It is supposed to give a smooth curve as per the publications. So I am still confused.
When a slightly simpler form of P(N) was used (with a separate user-defined function as in the code) which did not include the multiplicative series, I got a similar step-like curve earlier. While the same simple form of P(N) gave a smooth curve when I try to fit it in a similar fashion like this:
TF1 *fitMul = new TF1("fitMul","0.229*TMath::Power([0],x)/TMath::Power(TMath::Gamma(x+1),1+[1])",1,27);
Hence I was wondering whether there is still some mistake in the form of implementation in my code.
You need to ask the authors of this paper why they cheat.
The “Equation 21” is defined for positive integer values “N >= 1” (the “smooth” curve could be some interpolated “spline”).
@Wile_E_Coyote : They were making the modified combinants Cj from the experimental P(N) distribution and performing fit on the Cj with phenomenological models of particle production with the argument that the same distribution that fits P(N) is not suitable for the obtained Cjs. Hence in order to get additional information about the production processes, a Cj-based analysis has to be made. Additionally, some of the other aspects of Cjs were also studied by them. So the fitting in their case started with Cjs, not P(N). But I agree that the caption in the particular paper I mentioned was misleading. I always was keeping Chi^2/NDF ~ 1.0 as a measure in my mind to proceed further or not with the fit results. But this one got me into trouble.
I did not read this paper, but most plots have “N” on the x-axis, which I assume are “integer values” by definition. However, they always draw “smooth curves”, so you should ask them how they get them (and what is the meaning of noninteger “N” values).
Playing with “splines” may be dangerous.
For example, if you calculate integrals somewhere, for the “step-like” function, the integral inside of a bin is just its value at the bin center (because the bin width is 1). However, if you integrate the “spline” inside of a bin, you may get a very different value (sometimes bigger, sometimes smaller than the “correct” value from the bin center).
@Wile_E_Coyote: Sure, I shall do that and I also agree with your points about using splines. Thank you for the comments indeed. I shall keep it in mind. The N is the number of particles and hence are positive integers. But I was having this idea in mind that we get smooth curves for P(N) (albeit I understand the form of P(N) here is different). But generally, smooth curves are obtained for P(N) plots while fitting with 1-NBD, 2- NBD etc. Eg: Figures 3, 4, and 5 in the ALICE paper: Eur. Phys. J. C (2017) 77:852 (PDF) and many more papers. Hence I did not even think about the step-like function at all when I started to fit it.
Again, I did not read this second paper, but the equation “(6)” for “P_NBD(n, <n>, k)” is well defined also for noninteger parameters, and it even explicitly has a noninteger (by definition) parameter “<n>”, so I think it can be “smooth”.
So, this is very different from the first paper.
BTW. If you look at “Fig.6” and “Fig.7”, you can clearly see that the curves are drawn “step-like”.
Yes, I also thought that because of the real-valued parameters alpha and alpha 0 in the P(N) I have used, the P(N) could be smooth without thinking about it further (The SetParLimits() had real-valued intervals).

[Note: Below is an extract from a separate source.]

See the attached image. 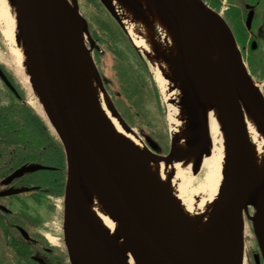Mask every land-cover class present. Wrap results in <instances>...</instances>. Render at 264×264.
Wrapping results in <instances>:
<instances>
[{"label": "water", "instance_id": "1", "mask_svg": "<svg viewBox=\"0 0 264 264\" xmlns=\"http://www.w3.org/2000/svg\"><path fill=\"white\" fill-rule=\"evenodd\" d=\"M100 1L121 23L113 3ZM161 1L174 13L189 20L202 34L211 35L223 60L218 73L211 76L196 49L192 46L187 48L179 28L175 29L177 49L193 70V73L186 72L181 60L176 58L183 92L181 105L186 106L192 125L189 146L197 152L194 171L198 172L206 147V115L200 89L212 86L231 132L233 169L225 184L227 194L208 216L206 241L203 243L194 238L178 209L154 191L136 162L123 151L120 137L91 92L71 33L105 89L104 79L91 54L95 41L90 38V47L85 41L87 26L80 15L78 0H18L19 19L24 24L28 17L30 24L39 93L66 157L63 229L70 264H126L106 243V233L91 219L78 214L79 194L84 185L83 165L87 166L104 196L134 264H243L245 216L253 224L258 222L243 201L242 190L250 181L252 152L234 82L263 118L264 93L256 85L233 30L220 12L205 0ZM251 23L250 15L249 27ZM0 76L12 87L1 67ZM145 138L148 157L164 162H179L183 158V152L176 147L172 137L167 154L157 152V143ZM46 168L41 164L29 167L32 171ZM222 210L232 216L235 226L238 247L235 261H230L219 246L217 216ZM258 223L259 227L254 225V229L264 263V220ZM82 231L93 233L95 238L82 237Z\"/></svg>", "mask_w": 264, "mask_h": 264}, {"label": "bare ground", "instance_id": "2", "mask_svg": "<svg viewBox=\"0 0 264 264\" xmlns=\"http://www.w3.org/2000/svg\"><path fill=\"white\" fill-rule=\"evenodd\" d=\"M110 1L132 42L155 69L156 79L162 87L167 105L171 137L176 141V147L183 152V158L179 162H164L146 155V145L133 128L127 127L108 92L91 69L78 40L71 33L84 77L98 105L120 137L123 151L136 162L154 191L178 209L194 238L203 243L206 241L208 216L227 194L225 184L233 169L231 132L229 123L214 97L212 86L209 85L206 90L200 89L206 115V147L198 172L194 171L197 152L192 151L189 146L192 125L186 106L181 105L183 92L177 72L178 65L175 64L176 58L181 60L186 72L193 73V70L182 52L177 49L175 29L179 28L187 48L192 46L196 49L211 76L218 73L223 62L218 44L211 35L202 34L189 20L174 13L161 0ZM0 30L4 34L17 73L33 91L39 110L47 117L36 79L30 24L28 17L24 24L21 23L18 0H0ZM234 90L247 123L252 152L250 181L242 190L243 201L248 208L255 209L254 216L259 222L264 220V118L243 96L236 82ZM82 173L84 185L79 194L78 214L91 219L104 231L107 235L106 243L112 247L114 253L126 264H132V255L120 228L86 165H83ZM197 173L203 177L196 185ZM217 218L219 246L230 261H235L238 247L232 216L222 210ZM258 222L254 223L257 228ZM81 235L89 240L95 238L88 231H82ZM244 237L246 249L249 243L245 228Z\"/></svg>", "mask_w": 264, "mask_h": 264}, {"label": "flooded vegetation", "instance_id": "3", "mask_svg": "<svg viewBox=\"0 0 264 264\" xmlns=\"http://www.w3.org/2000/svg\"><path fill=\"white\" fill-rule=\"evenodd\" d=\"M217 1L222 3L225 0ZM230 6H227L229 10L224 18L230 25L226 16L230 11L238 10L246 34L242 43V35L230 25L241 53L244 48L257 53L260 41L257 35L249 33L248 26V17L251 15L253 19L255 14L253 5L235 1ZM0 67L13 87L0 76L11 96V102L0 107V264H70L63 229L67 167L62 143L54 140L47 145L44 120L30 116V106L24 102L12 71L1 62ZM31 127L35 132L33 139L29 136ZM31 141L37 144L33 150ZM33 164L47 168L32 171L29 167ZM41 171L49 175L41 174ZM53 200L61 203L57 210L51 206L49 212H58L61 224L55 229L44 222L47 214L43 212L46 202L51 205ZM45 227L48 231L42 233L40 229ZM53 233L57 236L51 238ZM60 248L65 251L67 261L59 254L58 250L62 252Z\"/></svg>", "mask_w": 264, "mask_h": 264}, {"label": "rangeland", "instance_id": "4", "mask_svg": "<svg viewBox=\"0 0 264 264\" xmlns=\"http://www.w3.org/2000/svg\"><path fill=\"white\" fill-rule=\"evenodd\" d=\"M212 8L221 12L225 17L227 6L239 1L242 4H251L255 14L249 33L257 35L260 46L257 53H252L249 48L242 49L243 60L253 76L256 85L264 93V0H225L219 3L217 0H205ZM80 15L83 23H86L87 32L84 30L85 41L90 47V38L95 41V47L91 54L98 66L102 78L105 79L104 87L108 92L116 110L120 113L126 123L135 130L144 143L145 137L157 142V152L167 154L171 146V133L169 130L168 110L164 100L162 87L156 79L155 69L149 59L133 44L127 31L121 23L111 14L100 0H78ZM232 8V6H230ZM242 10V8L240 9ZM234 11L228 14L231 19ZM84 23V24H85ZM83 24V25H84ZM241 48V47H240ZM252 61V62H251ZM0 62L4 64L15 77V81L21 88L23 99L30 106L32 115L44 120L48 126V135L60 142L59 137L51 123L47 121L46 115L39 110L38 100L32 90L24 83L22 77L17 73L12 62L9 47L5 41L4 34L0 30ZM255 64V67L252 66ZM11 102V96L0 80V107ZM31 116V115H30ZM17 120V118L15 119ZM49 120V119H48ZM32 129V127H31ZM32 134H29L31 136ZM48 137V136H47ZM18 138V137H16ZM48 161V159H46ZM39 173V172H38ZM41 174H46L41 171ZM195 183L202 179L197 173ZM190 193V190H189ZM61 203L53 200L51 205L46 202L43 212L47 214L44 222L52 229L59 226L60 218L57 211L49 213L53 207L58 209ZM254 213L253 207L249 208ZM59 220V223L57 221ZM57 223V225H56ZM45 233L48 228L40 229ZM245 233L249 246L245 249L244 264H264L259 249L254 224L245 216ZM51 238L57 236L50 234ZM61 249V248H60ZM62 250V249H61ZM63 259L67 261L65 251L58 250ZM65 253V254H64ZM132 260V264H133Z\"/></svg>", "mask_w": 264, "mask_h": 264}, {"label": "trees", "instance_id": "5", "mask_svg": "<svg viewBox=\"0 0 264 264\" xmlns=\"http://www.w3.org/2000/svg\"><path fill=\"white\" fill-rule=\"evenodd\" d=\"M226 18L228 19V21H229V23H230V25H232V27L234 28V30L238 33V34H241L242 35V39H241V41H242V43H244L245 42V40H246V34H245V31H244V26H243V24H242V22H241V19H240V13H239V11L237 10V11H234V13H233V16H232V18L230 19L229 18V16H226ZM13 76V75H12ZM104 79V78H103ZM13 80H14V82L16 83V81H15V77L13 76ZM104 82H105V79H104ZM30 115H31V117L33 118V116L34 115H32V111L30 112ZM47 127V140H46V143H47V145H49V143L50 142H52V141H54V139L51 137V136H49L48 135V130H49V128H48V126H46ZM31 136H30V138L31 139H33V137H34V135H35V132H33L32 131V129H31ZM43 144H44V142L42 141V147H43ZM148 144V143H147ZM36 143H33L32 141H31V150H33V149H35L36 148ZM61 145V144H60ZM62 146V145H61ZM62 149H63V146H62ZM64 151V150H63ZM62 153H64V152H62ZM63 157H64V155H63Z\"/></svg>", "mask_w": 264, "mask_h": 264}]
</instances>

The curves Fig. 6 and Fig 7 in Eur. Phys. J. C (2017) 77:852 are not actually coming from the fit but they are experimental (or simulated with MC generators) data points I think. They just connected the bin edges I guess and have very small error bars due to large statistics for the MC data.
I just wanted to say that they used the "E" and "HIST" (“step-like”) drawing options, and they did not use the "L" nor "C" drawing options (which would create a “semi-smooth” curves through the histogram bins).
So, using “step-like” functions makes sense, too.
Well, the “chi^2” is anyhow calculated at data points, so it doesn’t depend if the function is “step-like” or “smooth” (it simply calculates its value at these points), and the “ndf” is just the number of data points minus the number of function parameters.
As you use “round”, you could probably define your function with xmax = 14.5 (instead of 14), so that the last “full step” is 13.5 to 14.5 (this shouldn’t change fit results).